--- Exercise objective ---
List every term that the passage below says the word "if" may be interpreted as, depending on the context.

--- Passage provided ---
◆ ◆ ◆ ◆ ◆ ◆ ◆

As used herein, the term “part” or “module” may include a unit implemented in hardware, software, or firmware, or any combination thereof, and may interchangeably be used with other terms, for example, “logic,” “logic block,” “part,” or “circuitry”. A part or module may be a single integral component, or a minimum unit or part thereof, adapted to perform one or more functions. For example, according to an embodiment, ‘part’ or ‘module’ may be implemented in a form of an application-specific integrated circuit (ASIC).

As used in various embodiments of the disclosure, the term “if”′ may be interpreted as “when,” “upon,” “in response to determining,” or “in response to detecting,” depending on the context. Similarly, “if A is determined” or “if A is detected” may be interpreted as “upon determining A” or “in response to determining A”, or “upon detecting A” or “in response to detecting A”, depending on the context.

The program executed by the server device (not shown) described herein may be implemented as a hardware component, a software component, and/or a combination thereof. The program may be executed by any system capable of executing computer readable instructions.

The software may include computer programs, codes, instructions, or combinations of one or more thereof and may configure the processing device as it is operated as desired or may instruct the processing device independently or collectively. The software may be implemented as a computer program including instructions stored in computer-readable storage media. The computer-readable storage media may include, e.g., magnetic storage media (e.g., read-only memory (ROM), random-access memory (RAM), floppy disk, hard disk, etc.) and an optically readable media (e.g., CD-ROM or digital versatile disc (DVD). Further, the computer-readable storage media may be distributed to computer systems connected via a network, and computer-readable codes may be stored and executed in a distributed manner. The computer program may be distributed (e.g., downloaded or uploaded) via an application store (e.g., Play Store™), directly between two UEs (e.g., smartphones), or online. If distributed online, at least part of the computer program product may be temporarily generated or at least temporarily stored in the machine-readable storage medium, such as memory of the manufacturer's server, a server of the application store, or a relay server.

According to various embodiments, each component (e.g., a module or a program) of the above-described components may include a single entity or multiple entities. Some of the plurality of entities may be separately disposed in different components. According to various embodiments, one or more of the above-described components may be omitted, or one or more other components may be added. Alternatively or additionally, a plurality of components (e.g., modules or programs) may be integrated into a single component. In such a case, according to various embodiments, the integrated component may still perform one or more functions of each of the plurality of components in the same or similar manner as they are performed by a corresponding one of the plurality of components before the integration. According to various embodiments, operations performed by the module, the program, or another component may be carried out sequentially, in parallel, repeatedly, or heuristically, or one or more of the operations may be executed in a different order or omitted, or one or more other operations may be added.

While the disclosure has been illustrated and described with reference to various example embodiments, it will be understood that the various example embodiments are intended to be illustrative, not limiting. It will be further understood by those skilled in the art that various modifications, alternatives and/or variations of the various example embodiments may be made without departing from the true technical spirit and full technical scope of the disclosure, including the appended claims and their equivalents. It will also be understood that any of the embodiment(s) described herein may be used in conjunction with any other embodiment(s) described herein.

◆ ◆ ◆ ◆ ◆ ◆ ◆

--- Records from a dataset ---
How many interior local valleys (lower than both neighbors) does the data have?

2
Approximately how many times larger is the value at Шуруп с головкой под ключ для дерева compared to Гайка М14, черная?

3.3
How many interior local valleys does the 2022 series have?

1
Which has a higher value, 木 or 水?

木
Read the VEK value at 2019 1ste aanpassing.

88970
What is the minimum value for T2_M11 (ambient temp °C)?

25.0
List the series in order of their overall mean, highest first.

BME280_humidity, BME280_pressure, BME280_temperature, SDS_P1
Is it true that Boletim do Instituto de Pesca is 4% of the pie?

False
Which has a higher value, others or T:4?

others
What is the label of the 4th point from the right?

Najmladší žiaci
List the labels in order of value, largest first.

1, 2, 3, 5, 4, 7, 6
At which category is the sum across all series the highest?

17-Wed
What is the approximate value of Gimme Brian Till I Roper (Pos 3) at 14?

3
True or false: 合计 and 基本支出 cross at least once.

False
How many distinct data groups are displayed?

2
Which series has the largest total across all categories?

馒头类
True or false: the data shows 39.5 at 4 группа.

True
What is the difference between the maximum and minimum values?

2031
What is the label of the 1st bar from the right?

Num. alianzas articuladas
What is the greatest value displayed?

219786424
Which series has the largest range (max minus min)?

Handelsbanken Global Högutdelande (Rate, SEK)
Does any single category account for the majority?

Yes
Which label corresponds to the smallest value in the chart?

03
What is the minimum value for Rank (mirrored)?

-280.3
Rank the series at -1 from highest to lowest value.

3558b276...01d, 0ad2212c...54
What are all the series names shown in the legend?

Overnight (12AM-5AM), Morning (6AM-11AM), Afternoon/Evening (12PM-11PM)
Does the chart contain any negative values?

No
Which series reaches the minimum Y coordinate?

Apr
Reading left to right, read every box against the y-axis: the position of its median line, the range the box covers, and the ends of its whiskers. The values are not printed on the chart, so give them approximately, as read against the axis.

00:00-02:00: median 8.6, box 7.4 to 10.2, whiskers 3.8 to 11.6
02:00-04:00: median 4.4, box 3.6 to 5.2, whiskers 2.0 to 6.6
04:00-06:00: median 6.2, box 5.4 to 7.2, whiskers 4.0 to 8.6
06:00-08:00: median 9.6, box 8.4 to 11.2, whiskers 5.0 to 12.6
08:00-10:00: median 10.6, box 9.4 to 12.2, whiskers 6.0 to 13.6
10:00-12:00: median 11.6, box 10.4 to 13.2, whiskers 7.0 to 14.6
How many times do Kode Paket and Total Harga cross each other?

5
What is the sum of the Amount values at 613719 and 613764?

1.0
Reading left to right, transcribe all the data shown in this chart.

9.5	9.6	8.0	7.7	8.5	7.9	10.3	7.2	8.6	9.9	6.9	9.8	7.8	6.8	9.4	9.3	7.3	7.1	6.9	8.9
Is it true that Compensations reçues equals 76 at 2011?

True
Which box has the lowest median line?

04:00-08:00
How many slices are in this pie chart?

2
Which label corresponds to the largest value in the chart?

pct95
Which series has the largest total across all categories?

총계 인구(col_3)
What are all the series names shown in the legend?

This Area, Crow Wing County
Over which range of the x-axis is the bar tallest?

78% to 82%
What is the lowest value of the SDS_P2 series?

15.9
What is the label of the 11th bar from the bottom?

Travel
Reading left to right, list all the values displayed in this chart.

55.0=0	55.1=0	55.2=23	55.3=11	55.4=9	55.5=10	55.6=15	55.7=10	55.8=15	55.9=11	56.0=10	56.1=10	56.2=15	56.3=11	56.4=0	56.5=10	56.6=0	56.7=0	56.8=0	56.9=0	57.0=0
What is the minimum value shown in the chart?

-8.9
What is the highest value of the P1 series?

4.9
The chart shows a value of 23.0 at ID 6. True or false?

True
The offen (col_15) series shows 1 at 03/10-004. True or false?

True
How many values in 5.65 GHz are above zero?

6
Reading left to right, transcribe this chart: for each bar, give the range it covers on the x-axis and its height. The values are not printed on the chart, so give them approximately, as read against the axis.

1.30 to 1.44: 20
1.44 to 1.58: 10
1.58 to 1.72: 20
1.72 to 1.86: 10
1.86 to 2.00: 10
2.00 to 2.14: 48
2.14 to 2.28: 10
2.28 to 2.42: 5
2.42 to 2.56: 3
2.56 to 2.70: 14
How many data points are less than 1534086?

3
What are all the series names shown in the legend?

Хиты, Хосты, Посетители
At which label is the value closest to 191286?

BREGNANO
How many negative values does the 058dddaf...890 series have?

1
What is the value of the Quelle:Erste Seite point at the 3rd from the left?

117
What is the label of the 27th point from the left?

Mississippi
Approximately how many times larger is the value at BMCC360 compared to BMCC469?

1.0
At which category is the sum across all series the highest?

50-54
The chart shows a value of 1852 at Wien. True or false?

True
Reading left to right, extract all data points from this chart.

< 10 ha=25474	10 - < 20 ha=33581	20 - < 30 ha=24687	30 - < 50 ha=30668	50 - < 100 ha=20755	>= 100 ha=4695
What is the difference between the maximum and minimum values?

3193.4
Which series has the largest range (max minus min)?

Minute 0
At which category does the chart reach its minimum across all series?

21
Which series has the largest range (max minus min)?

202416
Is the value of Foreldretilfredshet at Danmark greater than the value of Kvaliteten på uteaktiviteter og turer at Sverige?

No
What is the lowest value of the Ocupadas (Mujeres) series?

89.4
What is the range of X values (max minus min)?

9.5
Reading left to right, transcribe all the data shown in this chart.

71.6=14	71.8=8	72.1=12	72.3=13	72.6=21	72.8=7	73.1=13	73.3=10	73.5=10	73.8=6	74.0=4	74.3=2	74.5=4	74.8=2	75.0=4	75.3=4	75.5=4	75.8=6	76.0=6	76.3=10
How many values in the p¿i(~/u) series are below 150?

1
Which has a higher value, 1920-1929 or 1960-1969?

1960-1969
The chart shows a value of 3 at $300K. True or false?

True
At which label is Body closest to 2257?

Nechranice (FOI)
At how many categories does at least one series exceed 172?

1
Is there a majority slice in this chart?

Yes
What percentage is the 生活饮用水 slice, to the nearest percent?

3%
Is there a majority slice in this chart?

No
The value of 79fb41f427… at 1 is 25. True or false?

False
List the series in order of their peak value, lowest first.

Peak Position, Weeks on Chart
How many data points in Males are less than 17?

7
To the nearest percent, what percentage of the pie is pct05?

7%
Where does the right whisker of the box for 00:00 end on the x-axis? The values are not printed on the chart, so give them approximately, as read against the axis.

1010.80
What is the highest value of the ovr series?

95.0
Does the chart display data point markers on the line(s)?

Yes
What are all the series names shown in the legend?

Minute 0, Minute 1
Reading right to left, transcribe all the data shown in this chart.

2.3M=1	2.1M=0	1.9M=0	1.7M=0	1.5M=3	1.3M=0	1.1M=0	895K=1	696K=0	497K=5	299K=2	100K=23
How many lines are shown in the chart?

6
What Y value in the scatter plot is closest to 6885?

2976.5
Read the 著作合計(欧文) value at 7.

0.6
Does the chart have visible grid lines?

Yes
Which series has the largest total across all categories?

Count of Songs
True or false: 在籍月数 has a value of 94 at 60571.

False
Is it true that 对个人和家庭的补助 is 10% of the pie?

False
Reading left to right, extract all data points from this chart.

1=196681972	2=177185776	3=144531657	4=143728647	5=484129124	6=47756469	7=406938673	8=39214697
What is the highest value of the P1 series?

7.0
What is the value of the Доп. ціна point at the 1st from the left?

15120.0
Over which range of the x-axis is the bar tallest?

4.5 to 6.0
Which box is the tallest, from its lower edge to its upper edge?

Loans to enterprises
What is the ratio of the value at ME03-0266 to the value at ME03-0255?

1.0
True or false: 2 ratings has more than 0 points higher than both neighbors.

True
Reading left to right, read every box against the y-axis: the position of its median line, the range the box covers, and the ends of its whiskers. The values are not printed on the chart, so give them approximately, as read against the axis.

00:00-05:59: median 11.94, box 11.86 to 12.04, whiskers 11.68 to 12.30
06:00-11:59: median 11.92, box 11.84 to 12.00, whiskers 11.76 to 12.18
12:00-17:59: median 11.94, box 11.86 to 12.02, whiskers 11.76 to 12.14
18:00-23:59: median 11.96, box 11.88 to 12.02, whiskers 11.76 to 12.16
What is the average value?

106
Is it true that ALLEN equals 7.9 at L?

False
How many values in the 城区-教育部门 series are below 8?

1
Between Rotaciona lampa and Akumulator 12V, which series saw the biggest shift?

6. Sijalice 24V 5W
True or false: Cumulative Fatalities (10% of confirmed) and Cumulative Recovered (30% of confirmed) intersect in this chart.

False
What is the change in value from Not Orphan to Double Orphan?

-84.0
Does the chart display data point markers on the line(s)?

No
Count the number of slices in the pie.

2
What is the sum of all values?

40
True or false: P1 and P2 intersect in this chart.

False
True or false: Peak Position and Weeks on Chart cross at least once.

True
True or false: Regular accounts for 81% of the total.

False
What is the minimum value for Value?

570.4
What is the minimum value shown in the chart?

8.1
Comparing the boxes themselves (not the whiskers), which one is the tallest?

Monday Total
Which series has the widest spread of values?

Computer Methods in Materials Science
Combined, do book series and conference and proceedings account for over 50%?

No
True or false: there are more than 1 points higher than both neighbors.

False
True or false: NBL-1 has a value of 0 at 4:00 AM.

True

◆ ◆ ◆ ◆ ◆ ◆ ◆

--- Answer for this exercise ---
"when," "upon," "in response to determining," and "in response to detecting"